Perasaan yang Mengendap              

    Saya selalu percaya bahwa memori manusia tidak hanya merekam hal-hal yang bersifat indrawi, tetapi juga hal-hal yang bersifat intuitif. Saya tidak menyangka bahwa Saya harus berurusan dengan jatuh cinta setelah sekian lama. Jika Saya hitung, kurang lebih sudah 3 tahun berlalu sejak terakhir kali Saya jatuh cinta. Saya bahkan tak menyangka bahwa akhir 2023 akan berurusan dengan hal seperti ini. Memang ini bukan sesuatu yang Saya rencakan sejak lama, tetapi Saya merasa semua menjadi tiba-tiba begitu saja. Semua ini berawal dari seorang teman yang pada suatu siang datang menemuni Saya dan berbicara banyak kepada Saya.              

    “Sepertinya kau tidak sadar dengan semua hal yang telah kau lakukan. Semua itu seolah-olah kau menaruh perasaan kepadanya dan seolah-olah kau mendekati dia. Lihat saja cara kau perhatian dengan dia. Itu seperti bukan perhatian kepada orang pada umumnya,” ujar teman tersebut kepada Saya. Saat itu Saya berkata: “bisa tidak kita bahas di lain waktu? ini jam dua siang!”. Walaupun Saya telah meminta seperti itu, namun percakapan tetaplah percakapan. Ia mengalir seperti air sungai yang mencari muara.

----

Bisakah Anda berikan kembali sebagian teks tentang jatuh cinta ini tanpa mengubah apa pun, mulai dari kata-kata yang memuat "Perasaan yang Mengendap" dan berhenti setelah "banyak kepada Saya."?

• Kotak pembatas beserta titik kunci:
----

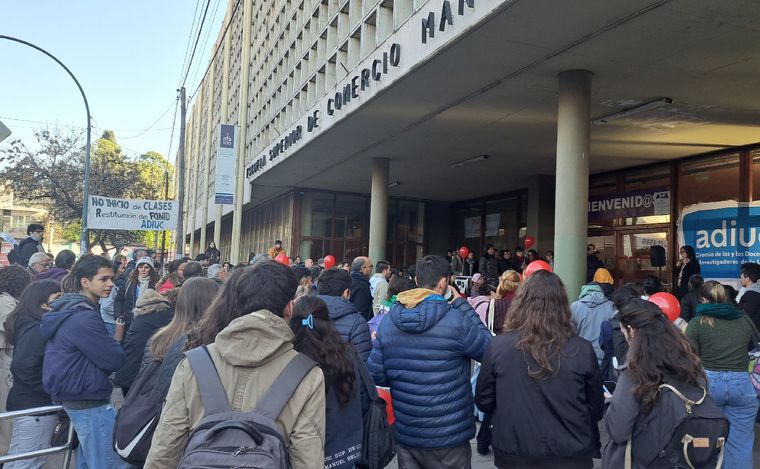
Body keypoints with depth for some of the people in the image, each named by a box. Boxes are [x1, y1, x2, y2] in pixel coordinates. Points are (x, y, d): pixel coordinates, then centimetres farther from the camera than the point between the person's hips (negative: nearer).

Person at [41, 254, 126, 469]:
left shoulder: (69, 311, 10)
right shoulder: (84, 317, -22)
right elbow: (115, 360, -20)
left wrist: (110, 343, 1)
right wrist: (117, 342, -1)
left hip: (76, 397, 11)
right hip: (90, 402, -11)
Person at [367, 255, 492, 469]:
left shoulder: (388, 321, -3)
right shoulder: (456, 320, -20)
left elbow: (375, 375, -1)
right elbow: (491, 349, -4)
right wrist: (463, 305, 0)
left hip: (404, 433, 4)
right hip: (448, 436, -4)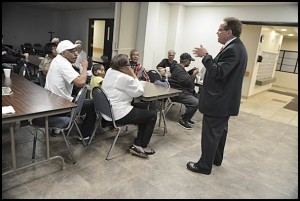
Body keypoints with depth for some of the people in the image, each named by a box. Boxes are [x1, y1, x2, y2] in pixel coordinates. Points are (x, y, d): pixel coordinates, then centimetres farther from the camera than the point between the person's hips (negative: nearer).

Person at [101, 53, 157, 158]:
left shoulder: (109, 71, 6)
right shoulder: (124, 78, -22)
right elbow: (139, 92, -12)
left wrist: (132, 77, 5)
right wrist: (134, 76, -7)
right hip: (119, 115, -10)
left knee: (143, 110, 22)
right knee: (152, 115, 4)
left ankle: (137, 145, 19)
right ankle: (142, 146, 15)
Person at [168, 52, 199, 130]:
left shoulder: (180, 68, 17)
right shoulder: (178, 69, -19)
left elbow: (185, 76, 27)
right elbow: (188, 81, -25)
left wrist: (192, 71, 14)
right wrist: (194, 74, -10)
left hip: (183, 91, 12)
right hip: (178, 93, -12)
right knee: (195, 103, -24)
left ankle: (187, 117, 21)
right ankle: (182, 120, -9)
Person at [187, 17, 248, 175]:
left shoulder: (232, 49, -21)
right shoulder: (237, 47, 11)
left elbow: (218, 73, -27)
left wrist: (205, 56, -20)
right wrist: (207, 57, 8)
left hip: (218, 101, -11)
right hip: (225, 100, 11)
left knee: (210, 134, 1)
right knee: (220, 131, 21)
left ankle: (204, 165, 16)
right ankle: (216, 159, 38)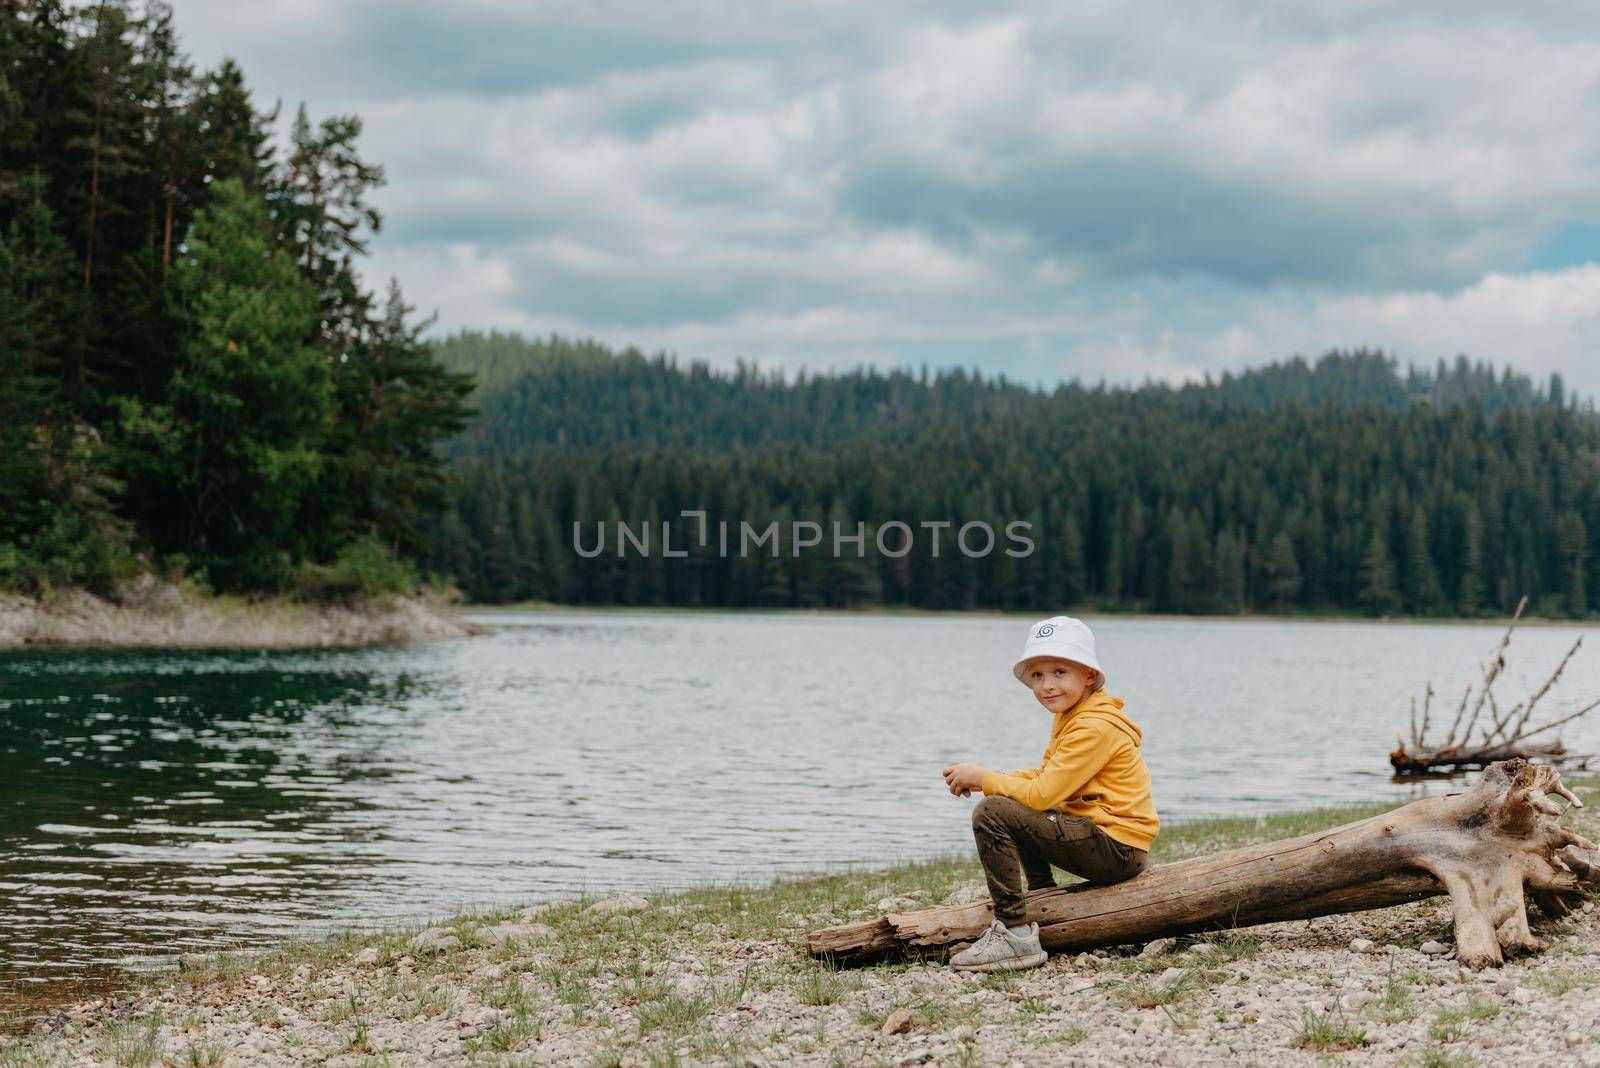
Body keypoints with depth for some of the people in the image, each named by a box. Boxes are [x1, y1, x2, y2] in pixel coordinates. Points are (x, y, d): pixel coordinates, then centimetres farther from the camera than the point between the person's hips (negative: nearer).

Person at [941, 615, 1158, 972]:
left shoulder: (1094, 728, -19)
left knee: (991, 813, -18)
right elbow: (1044, 775, 15)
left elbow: (1042, 794, -22)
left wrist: (983, 779, -10)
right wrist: (984, 778, 0)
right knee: (1015, 809, 30)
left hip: (1116, 846, -11)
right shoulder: (1071, 715, 14)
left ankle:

----

• JAWABAN TUGAS:
Perasaan yang Mengendap              

    Saya selalu percaya bahwa memori manusia tidak hanya merekam hal-hal yang bersifat indrawi, tetapi juga hal-hal yang bersifat intuitif. Saya tidak menyangka bahwa Saya harus berurusan dengan jatuh cinta setelah sekian lama. Jika Saya hitung, kurang lebih sudah 3 tahun berlalu sejak terakhir kali Saya jatuh cinta. Saya bahkan tak menyangka bahwa akhir 2023 akan berurusan dengan hal seperti ini. Memang ini bukan sesuatu yang Saya rencakan sejak lama, tetapi Saya merasa semua menjadi tiba-tiba begitu saja. Semua ini berawal dari seorang teman yang pada suatu siang datang menemuni Saya dan berbicara banyak kepada Saya.